- Given request 1
Decide whether each statement agrees with the sports blog post: (a) Jay Leno plans to host the Tonight Show until 2009. (b) Rex Grossman was injured in a game against the Packers. (c) Roy Jones, Jr. was out cold for 10 minutes after his knockout by Glen Johnson. Give yes or no for each, with the deciding words of the blog post quoted exactly.
- Given request 2
Pick up the sports blog post after its final sentence and keep writing it.

Wednesday, September 29, 2004

Abbreviated Thoughts of a Sick Man

Under the weather as I am, I'll let you fill in the pontification on:

1. Ichiro. He deserves your admiration. Pay attention.

2. Jay Leno announced he will host the Tonight Show until 2009, when he will hand it over to Conan O'Brien. Which means 5 more years of not watching the completely awful Tonight Show.

Tuesday, September 28, 2004

Great Article on the Cubs,1,474045.story?coll=cs-cubs-headlines

(you'll have to cut and paste; it seems this doesn't hyperlink. And you may need to be registered to read the article)

It's A Shame About Rex

Obviously, it's a shame when a star athlete suffers a season ending injury, particularly if its someone that plays for "your team" and seems classy. That said, I feel particularly bad for Rex Grossman, the Bears second-year quarterback who suffered a season-ending knee injury stretching out for a touchdown in Sunday's game against the Vikings. Along with a new coaching staff that seems much more "human" than the past regimes, Grossman was a large part of my renewed interest in rooting for the Bears. I didn't expect them to be particularly good this year, but I was looking forward to seeing Rex develop in his first year as a starter. Hopefully backup Jonathan Quinn will be watchable and the Bears will be too, at least for awhile, but now I have to wait at least a year to see if Rex will be the quarterback all Bears fans hope he can be.

Down For The Count

I like boxing. Watching it that is. Though I really can't recall the last time I watched a live boxing match. That's because as far back as I can remember, all the fights you'd want to see were shown exclusively on pay-per-view, or maybe HBO, which I haven't had until recently. But though I actually saw very few of them, I vividly recall caring about many big fights, mostly in the 1980s. Leonard-Hearns, Leonard-Duran, Hagler-Hearns, Holmes-Cooney, Leonard-Hagler, Tyson-Spinks. But probably dating back to when Tyson went away to prison -- voiding an anticipated Tyson-Holyfield fight while both were clearly in their primes -- I can't recall a truly "huge" fight, one that truly captured America's interest, including the non-boxing public. So combined with the fact that even a "good fight" to boxing fans never elicited me to pay $40-60 to watch it, my interest in boxing has unavoidably waned. Tyson became not only a madman, but a criminal madman, Holyfield just wouldn't stop, Lennox Lewis was fine but not terribly interesting. Over the past 10 years or so, the only boxers who really stimulated any interest -- I followed their fights on the internet, or cared about the result enough to stay up watching ESPN -- were Oscar de la Hoya and Roy Jones, Jr. Admittedly, I was drawn to them largely by hype, including self-hype, but combined with unarguable talent, they were at least notable enough to sustain a passing interest in boxing a few times a year. Well considering that both of them keep getting their asses kicked -- formerly unbeaten Jones has now been knocked senseless by a single punch two times in a row, including last Saturday when he was out cold for 4 minutes following a 9th round KO by huge underdog Glen Johnson; de la Hoya has lost 3 or 4 big fights over the last 3 or 4 years, including most recently being KO'd and left writhing in pain from a body shot by Bernard Hopkins -- it's time for them to stop. Just stop, it's over. And if my ever-diminishing interest in boxing goes out with Oscar & Roy, so be it. The whole WBO-WBC, Arum/King, Tyson, etc. mess made me believe the whole sport's corrupt anyhow, and now with the two remaining bright spots being darkened, I can now care even less about boxing. And I think I can live with it.

- Data lines
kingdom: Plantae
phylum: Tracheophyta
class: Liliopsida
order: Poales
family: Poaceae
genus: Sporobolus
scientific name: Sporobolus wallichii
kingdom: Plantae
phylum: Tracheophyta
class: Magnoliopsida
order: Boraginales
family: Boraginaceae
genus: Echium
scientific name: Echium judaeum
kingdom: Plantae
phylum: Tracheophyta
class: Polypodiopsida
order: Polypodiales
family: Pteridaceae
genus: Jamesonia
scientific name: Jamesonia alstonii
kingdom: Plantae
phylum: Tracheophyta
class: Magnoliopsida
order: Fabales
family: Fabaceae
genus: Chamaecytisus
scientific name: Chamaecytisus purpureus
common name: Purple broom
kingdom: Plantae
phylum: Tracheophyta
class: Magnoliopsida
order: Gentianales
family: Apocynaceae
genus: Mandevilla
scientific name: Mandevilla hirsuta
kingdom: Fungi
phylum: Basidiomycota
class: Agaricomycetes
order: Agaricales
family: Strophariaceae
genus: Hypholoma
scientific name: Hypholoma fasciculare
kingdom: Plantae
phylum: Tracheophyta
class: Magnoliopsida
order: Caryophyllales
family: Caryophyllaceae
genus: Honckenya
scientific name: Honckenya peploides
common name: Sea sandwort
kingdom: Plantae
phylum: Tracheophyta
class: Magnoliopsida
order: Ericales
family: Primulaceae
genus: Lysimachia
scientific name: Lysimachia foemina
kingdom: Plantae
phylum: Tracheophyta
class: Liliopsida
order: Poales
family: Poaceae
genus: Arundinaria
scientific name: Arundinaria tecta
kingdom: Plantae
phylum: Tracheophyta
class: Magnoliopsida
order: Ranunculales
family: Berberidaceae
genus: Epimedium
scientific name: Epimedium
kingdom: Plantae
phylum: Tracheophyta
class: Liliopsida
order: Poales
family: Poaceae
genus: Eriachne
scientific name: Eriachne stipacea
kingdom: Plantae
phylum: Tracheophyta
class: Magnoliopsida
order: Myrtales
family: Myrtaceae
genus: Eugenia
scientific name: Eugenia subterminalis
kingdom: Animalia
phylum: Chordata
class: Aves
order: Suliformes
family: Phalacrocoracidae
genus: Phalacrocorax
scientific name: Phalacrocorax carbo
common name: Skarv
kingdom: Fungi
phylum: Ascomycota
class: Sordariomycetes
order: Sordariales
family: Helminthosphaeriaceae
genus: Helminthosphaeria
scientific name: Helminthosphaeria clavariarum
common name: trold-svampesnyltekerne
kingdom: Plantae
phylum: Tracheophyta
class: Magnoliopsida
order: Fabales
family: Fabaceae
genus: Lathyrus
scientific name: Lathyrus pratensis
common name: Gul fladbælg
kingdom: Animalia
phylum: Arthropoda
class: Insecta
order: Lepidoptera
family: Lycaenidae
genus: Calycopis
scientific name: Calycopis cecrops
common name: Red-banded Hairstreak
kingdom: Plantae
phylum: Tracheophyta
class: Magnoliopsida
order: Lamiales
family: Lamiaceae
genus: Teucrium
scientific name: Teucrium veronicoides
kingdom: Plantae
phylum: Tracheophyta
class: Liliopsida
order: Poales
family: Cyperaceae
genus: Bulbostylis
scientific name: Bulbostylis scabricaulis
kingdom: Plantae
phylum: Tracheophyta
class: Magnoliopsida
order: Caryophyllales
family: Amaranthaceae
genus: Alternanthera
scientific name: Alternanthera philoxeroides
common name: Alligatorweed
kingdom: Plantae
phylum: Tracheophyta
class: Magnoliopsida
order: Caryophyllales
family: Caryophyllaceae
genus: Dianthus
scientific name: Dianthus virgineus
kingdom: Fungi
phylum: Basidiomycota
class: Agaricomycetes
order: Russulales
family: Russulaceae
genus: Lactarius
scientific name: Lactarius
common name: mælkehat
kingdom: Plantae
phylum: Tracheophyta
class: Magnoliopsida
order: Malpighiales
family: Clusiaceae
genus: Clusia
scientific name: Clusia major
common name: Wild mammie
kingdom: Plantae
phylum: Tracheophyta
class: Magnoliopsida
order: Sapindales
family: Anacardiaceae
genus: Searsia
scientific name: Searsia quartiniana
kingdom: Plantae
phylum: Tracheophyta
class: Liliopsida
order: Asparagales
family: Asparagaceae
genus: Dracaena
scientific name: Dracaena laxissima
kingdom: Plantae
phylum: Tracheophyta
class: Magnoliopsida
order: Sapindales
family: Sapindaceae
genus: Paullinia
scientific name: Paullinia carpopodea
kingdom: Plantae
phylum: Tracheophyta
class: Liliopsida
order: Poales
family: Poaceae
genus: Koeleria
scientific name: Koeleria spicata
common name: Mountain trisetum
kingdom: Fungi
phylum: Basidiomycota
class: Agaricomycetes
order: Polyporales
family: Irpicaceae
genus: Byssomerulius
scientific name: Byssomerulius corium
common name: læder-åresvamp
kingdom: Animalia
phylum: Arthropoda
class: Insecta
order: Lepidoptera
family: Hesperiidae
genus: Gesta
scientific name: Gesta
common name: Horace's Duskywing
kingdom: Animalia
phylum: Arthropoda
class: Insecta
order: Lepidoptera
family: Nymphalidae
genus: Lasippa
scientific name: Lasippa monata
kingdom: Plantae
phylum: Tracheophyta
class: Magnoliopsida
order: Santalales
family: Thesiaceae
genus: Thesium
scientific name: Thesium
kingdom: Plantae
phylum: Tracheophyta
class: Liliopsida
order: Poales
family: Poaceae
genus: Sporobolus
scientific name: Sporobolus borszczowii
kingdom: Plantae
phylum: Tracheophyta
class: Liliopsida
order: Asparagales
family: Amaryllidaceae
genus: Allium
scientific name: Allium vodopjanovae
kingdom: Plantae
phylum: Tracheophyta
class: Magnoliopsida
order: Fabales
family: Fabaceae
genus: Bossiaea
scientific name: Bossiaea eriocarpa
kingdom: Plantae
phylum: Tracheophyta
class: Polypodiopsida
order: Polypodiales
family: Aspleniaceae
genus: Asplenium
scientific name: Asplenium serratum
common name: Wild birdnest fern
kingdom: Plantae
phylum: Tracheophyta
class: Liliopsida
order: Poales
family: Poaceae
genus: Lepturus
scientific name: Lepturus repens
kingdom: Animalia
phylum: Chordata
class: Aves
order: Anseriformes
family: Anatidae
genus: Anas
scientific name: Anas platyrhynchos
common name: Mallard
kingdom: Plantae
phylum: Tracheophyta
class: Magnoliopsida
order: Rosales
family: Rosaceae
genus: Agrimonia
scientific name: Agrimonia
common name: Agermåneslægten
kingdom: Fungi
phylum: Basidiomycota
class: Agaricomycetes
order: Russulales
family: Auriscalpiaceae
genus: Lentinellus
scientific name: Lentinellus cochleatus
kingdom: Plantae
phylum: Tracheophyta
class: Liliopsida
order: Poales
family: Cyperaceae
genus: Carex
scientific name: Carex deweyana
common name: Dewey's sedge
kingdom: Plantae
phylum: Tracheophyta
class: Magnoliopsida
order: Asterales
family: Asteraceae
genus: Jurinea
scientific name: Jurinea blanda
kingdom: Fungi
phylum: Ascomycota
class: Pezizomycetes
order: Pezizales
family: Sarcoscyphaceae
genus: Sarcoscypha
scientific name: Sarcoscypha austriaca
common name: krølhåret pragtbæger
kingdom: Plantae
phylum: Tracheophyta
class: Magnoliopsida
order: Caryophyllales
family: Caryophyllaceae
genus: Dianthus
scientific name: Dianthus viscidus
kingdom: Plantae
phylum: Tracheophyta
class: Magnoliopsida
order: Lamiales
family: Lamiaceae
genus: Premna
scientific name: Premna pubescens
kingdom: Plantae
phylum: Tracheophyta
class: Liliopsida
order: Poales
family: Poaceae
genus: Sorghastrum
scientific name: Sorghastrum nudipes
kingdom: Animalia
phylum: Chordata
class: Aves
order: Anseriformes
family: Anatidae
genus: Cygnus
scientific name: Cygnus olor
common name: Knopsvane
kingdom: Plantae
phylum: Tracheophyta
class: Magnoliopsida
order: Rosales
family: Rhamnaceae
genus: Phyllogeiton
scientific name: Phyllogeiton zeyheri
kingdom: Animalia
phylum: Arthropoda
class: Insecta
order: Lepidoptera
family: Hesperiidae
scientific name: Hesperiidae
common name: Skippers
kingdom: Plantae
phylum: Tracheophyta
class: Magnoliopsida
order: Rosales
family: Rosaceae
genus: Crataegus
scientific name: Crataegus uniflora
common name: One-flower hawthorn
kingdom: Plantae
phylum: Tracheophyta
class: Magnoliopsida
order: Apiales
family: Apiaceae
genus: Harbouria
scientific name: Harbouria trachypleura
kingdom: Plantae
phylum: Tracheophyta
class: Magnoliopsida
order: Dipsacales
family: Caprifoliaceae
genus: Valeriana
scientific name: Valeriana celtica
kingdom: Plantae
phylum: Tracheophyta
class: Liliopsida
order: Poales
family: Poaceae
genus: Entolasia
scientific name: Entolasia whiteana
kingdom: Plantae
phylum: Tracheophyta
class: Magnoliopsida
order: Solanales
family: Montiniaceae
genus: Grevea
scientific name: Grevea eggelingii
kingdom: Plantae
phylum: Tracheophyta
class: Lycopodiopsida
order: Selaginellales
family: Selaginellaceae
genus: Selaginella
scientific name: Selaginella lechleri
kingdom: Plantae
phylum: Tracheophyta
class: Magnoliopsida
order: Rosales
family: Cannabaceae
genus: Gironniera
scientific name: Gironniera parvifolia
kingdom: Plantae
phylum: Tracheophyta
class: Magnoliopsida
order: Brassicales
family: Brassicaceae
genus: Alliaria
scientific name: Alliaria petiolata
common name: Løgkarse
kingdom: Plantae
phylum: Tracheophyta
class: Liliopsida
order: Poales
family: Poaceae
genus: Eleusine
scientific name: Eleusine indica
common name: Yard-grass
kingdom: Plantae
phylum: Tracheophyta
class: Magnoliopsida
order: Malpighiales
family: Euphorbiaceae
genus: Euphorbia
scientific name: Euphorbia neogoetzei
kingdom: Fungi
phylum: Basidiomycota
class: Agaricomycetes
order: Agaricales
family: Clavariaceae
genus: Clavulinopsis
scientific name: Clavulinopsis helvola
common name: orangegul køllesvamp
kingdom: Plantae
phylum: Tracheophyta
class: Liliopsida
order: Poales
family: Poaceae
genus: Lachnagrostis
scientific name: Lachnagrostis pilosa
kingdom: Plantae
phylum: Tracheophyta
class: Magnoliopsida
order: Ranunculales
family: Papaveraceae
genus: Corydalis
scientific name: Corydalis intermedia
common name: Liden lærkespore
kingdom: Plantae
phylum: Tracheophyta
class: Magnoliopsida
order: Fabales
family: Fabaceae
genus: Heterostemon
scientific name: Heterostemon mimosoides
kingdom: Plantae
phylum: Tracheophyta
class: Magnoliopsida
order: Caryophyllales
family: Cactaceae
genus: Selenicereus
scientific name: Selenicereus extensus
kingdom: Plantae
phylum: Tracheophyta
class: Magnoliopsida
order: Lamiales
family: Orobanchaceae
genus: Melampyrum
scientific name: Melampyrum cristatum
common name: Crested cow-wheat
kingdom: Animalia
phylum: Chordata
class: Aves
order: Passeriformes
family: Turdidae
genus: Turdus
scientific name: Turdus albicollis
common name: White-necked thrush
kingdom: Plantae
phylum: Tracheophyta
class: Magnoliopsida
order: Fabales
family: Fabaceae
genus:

- Answer 1
(a) Yes: "Jay Leno announced he will host the Tonight Show until 2009, when he will hand it over to Conan O'Brien."
(b) No: "suffered a season-ending knee injury stretching out for a touchdown in Sunday's game against the Vikings."
(c) No: "he was out cold for 4 minutes following a 9th round KO by huge underdog Glen Johnson."

- Answer 2
Monday, September 27, 2004

Play Like Champs, Not Chumps.

Far be it from me to predict doom, and on paper the Cubs should still be the front runner to be get into the playoffs as the National League wild card, but I don't like what I'm seeing on the field or off. They continue to play and act like a bunch of idiots. This morning's Tribune quotes Moises Alou as saying the umps are "after me." You stupid baby, like that's going to help things. Just hit the damn ball, perhaps take the bat off your shoulders. And stop blaming Chip and Steve while you're at it. And Sammy, ever think about breaking out of your slump by just trying to make contact, go to right field, get base hits, instead of swinging from your heels and missing every damn time. That game Saturday was a killer -- they snatched defeat from the jaws of victory, blowing a 3 run lead in the 9th -- and then they laid down and died Sunday, again to the lowly Mets playing for a lame duck manager. Believe me, I still want the Cubs to win, and I think they can, but they are certainly making it harder to root for them.

Can It Really Be Something Positive? Oh My, It Is!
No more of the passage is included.